======== AVAILABLE RECORDS ========

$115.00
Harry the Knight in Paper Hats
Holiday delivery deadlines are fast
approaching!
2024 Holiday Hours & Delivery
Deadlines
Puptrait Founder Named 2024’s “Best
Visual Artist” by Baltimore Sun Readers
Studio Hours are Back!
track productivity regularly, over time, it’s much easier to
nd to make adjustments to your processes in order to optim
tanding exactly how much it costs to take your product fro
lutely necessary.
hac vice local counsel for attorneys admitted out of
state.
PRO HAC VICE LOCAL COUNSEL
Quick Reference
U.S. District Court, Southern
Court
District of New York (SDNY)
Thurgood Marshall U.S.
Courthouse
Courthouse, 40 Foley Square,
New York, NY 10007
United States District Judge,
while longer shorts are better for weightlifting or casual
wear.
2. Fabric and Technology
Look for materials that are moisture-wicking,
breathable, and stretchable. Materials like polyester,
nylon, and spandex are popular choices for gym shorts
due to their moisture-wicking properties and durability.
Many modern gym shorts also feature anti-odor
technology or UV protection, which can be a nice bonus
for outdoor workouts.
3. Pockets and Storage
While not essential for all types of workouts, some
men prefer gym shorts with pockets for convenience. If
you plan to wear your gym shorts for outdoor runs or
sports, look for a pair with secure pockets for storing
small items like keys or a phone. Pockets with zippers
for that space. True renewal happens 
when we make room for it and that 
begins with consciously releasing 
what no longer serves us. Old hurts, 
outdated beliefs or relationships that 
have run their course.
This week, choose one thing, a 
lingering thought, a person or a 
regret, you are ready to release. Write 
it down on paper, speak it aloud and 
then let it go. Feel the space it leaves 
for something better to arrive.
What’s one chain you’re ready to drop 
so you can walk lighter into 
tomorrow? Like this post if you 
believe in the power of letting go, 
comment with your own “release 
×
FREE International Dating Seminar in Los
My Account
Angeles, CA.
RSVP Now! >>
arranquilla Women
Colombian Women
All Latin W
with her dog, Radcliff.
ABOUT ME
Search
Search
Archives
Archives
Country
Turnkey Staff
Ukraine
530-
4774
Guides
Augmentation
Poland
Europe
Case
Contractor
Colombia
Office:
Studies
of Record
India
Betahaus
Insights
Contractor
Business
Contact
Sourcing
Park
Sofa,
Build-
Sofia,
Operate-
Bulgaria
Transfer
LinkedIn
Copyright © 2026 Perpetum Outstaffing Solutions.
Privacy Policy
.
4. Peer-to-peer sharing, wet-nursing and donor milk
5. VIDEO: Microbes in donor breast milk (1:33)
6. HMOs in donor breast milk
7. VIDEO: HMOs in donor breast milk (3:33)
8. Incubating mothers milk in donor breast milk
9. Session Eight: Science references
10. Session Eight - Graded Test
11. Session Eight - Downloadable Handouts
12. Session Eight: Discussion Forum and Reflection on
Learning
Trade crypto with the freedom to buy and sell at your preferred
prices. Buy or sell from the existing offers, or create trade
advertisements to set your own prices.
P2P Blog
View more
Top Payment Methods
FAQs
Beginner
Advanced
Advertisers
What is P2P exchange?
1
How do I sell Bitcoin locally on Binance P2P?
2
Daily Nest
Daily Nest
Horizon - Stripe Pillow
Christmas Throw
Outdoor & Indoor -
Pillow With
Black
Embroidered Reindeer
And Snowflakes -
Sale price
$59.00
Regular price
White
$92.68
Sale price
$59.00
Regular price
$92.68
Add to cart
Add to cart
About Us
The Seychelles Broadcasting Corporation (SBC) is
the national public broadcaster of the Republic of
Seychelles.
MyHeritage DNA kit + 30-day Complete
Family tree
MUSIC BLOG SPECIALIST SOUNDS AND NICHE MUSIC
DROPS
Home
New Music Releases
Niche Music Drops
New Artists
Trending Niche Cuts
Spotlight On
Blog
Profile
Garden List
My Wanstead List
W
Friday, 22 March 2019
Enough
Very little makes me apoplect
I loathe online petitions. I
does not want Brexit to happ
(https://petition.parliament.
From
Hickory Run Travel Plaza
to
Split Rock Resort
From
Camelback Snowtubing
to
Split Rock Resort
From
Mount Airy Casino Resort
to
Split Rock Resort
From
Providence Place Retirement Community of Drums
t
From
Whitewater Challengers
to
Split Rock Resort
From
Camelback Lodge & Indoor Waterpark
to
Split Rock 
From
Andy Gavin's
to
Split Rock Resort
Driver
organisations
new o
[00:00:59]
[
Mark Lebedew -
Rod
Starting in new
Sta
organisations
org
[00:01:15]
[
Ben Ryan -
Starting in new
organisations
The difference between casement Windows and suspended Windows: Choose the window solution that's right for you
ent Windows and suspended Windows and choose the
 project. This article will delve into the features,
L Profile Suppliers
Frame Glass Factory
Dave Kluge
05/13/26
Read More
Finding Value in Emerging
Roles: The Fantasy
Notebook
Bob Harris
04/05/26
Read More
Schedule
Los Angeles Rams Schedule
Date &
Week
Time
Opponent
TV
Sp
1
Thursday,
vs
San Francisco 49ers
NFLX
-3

========

Reproduce every line of the records above verbatim, preserving the original order, spelling, and punctuation.

• RESULT OF THIS EXERCISE:
$115.00
Harry the Knight in Paper Hats
Holiday delivery deadlines are fast
approaching!
2024 Holiday Hours & Delivery
Deadlines
Puptrait Founder Named 2024’s “Best
Visual Artist” by Baltimore Sun Readers
Studio Hours are Back!
track productivity regularly, over time, it’s much easier to
nd to make adjustments to your processes in order to optim
tanding exactly how much it costs to take your product fro
lutely necessary.
hac vice local counsel for attorneys admitted out of
state.
PRO HAC VICE LOCAL COUNSEL
Quick Reference
U.S. District Court, Southern
Court
District of New York (SDNY)
Thurgood Marshall U.S.
Courthouse
Courthouse, 40 Foley Square,
New York, NY 10007
United States District Judge,
while longer shorts are better for weightlifting or casual
wear.
2. Fabric and Technology
Look for materials that are moisture-wicking,
breathable, and stretchable. Materials like polyester,
nylon, and spandex are popular choices for gym shorts
due to their moisture-wicking properties and durability.
Many modern gym shorts also feature anti-odor
technology or UV protection, which can be a nice bonus
for outdoor workouts.
3. Pockets and Storage
While not essential for all types of workouts, some
men prefer gym shorts with pockets for convenience. If
you plan to wear your gym shorts for outdoor runs or
sports, look for a pair with secure pockets for storing
small items like keys or a phone. Pockets with zippers
for that space. True renewal happens 
when we make room for it and that 
begins with consciously releasing 
what no longer serves us. Old hurts, 
outdated beliefs or relationships that 
have run their course.
This week, choose one thing, a 
lingering thought, a person or a 
regret, you are ready to release. Write 
it down on paper, speak it aloud and 
then let it go. Feel the space it leaves 
for something better to arrive.
What’s one chain you’re ready to drop 
so you can walk lighter into 
tomorrow? Like this post if you 
believe in the power of letting go, 
comment with your own “release 
×
FREE International Dating Seminar in Los
My Account
Angeles, CA.
RSVP Now! >>
arranquilla Women
Colombian Women
All Latin W
with her dog, Radcliff.
ABOUT ME
Search
Search
Archives
Archives
Country
Turnkey Staff
Ukraine
530-
4774
Guides
Augmentation
Poland
Europe
Case
Contractor
Colombia
Office:
Studies
of Record
India
Betahaus
Insights
Contractor
Business
Contact
Sourcing
Park
Sofa,
Build-
Sofia,
Operate-
Bulgaria
Transfer
LinkedIn
Copyright © 2026 Perpetum Outstaffing Solutions.
Privacy Policy
.
4. Peer-to-peer sharing, wet-nursing and donor milk
5. VIDEO: Microbes in donor breast milk (1:33)
6. HMOs in donor breast milk
7. VIDEO: HMOs in donor breast milk (3:33)
8. Incubating mothers milk in donor breast milk
9. Session Eight: Science references
10. Session Eight - Graded Test
11. Session Eight - Downloadable Handouts
12. Session Eight: Discussion Forum and Reflection on
Learning
Trade crypto with the freedom to buy and sell at your preferred
prices. Buy or sell from the existing offers, or create trade
advertisements to set your own prices.
P2P Blog
View more
Top Payment Methods
FAQs
Beginner
Advanced
Advertisers
What is P2P exchange?
1
How do I sell Bitcoin locally on Binance P2P?
2
Daily Nest
Daily Nest
Horizon - Stripe Pillow
Christmas Throw
Outdoor & Indoor -
Pillow With
Black
Embroidered Reindeer
And Snowflakes -
Sale price
$59.00
Regular price
White
$92.68
Sale price
$59.00
Regular price
$92.68
Add to cart
Add to cart
About Us
The Seychelles Broadcasting Corporation (SBC) is
the national public broadcaster of the Republic of
Seychelles.
MyHeritage DNA kit + 30-day Complete
Family tree
MUSIC BLOG SPECIALIST SOUNDS AND NICHE MUSIC
DROPS
Home
New Music Releases
Niche Music Drops
New Artists
Trending Niche Cuts
Spotlight On
Blog
Profile
Garden List
My Wanstead List
W
Friday, 22 March 2019
Enough
Very little makes me apoplect
I loathe online petitions. I
does not want Brexit to happ
(https://petition.parliament.
From
Hickory Run Travel Plaza
to
Split Rock Resort
From
Camelback Snowtubing
to
Split Rock Resort
From
Mount Airy Casino Resort
to
Split Rock Resort
From
Providence Place Retirement Community of Drums
t
From
Whitewater Challengers
to
Split Rock Resort
From
Camelback Lodge & Indoor Waterpark
to
Split Rock 
From
Andy Gavin's
to
Split Rock Resort
Driver
organisations
new o
[00:00:59]
[
Mark Lebedew -
Rod
Starting in new
Sta
organisations
org
[00:01:15]
[
Ben Ryan -
Starting in new
organisations
The difference between casement Windows and suspended Windows: Choose the window solution that's right for you
ent Windows and suspended Windows and choose the
 project. This article will delve into the features,
L Profile Suppliers
Frame Glass Factory
Dave Kluge
05/13/26
Read More
Finding Value in Emerging
Roles: The Fantasy
Notebook
Bob Harris
04/05/26
Read More
Schedule
Los Angeles Rams Schedule
Date &
Week
Time
Opponent
TV
Sp
1
Thursday,
vs
San Francisco 49ers
NFLX
-3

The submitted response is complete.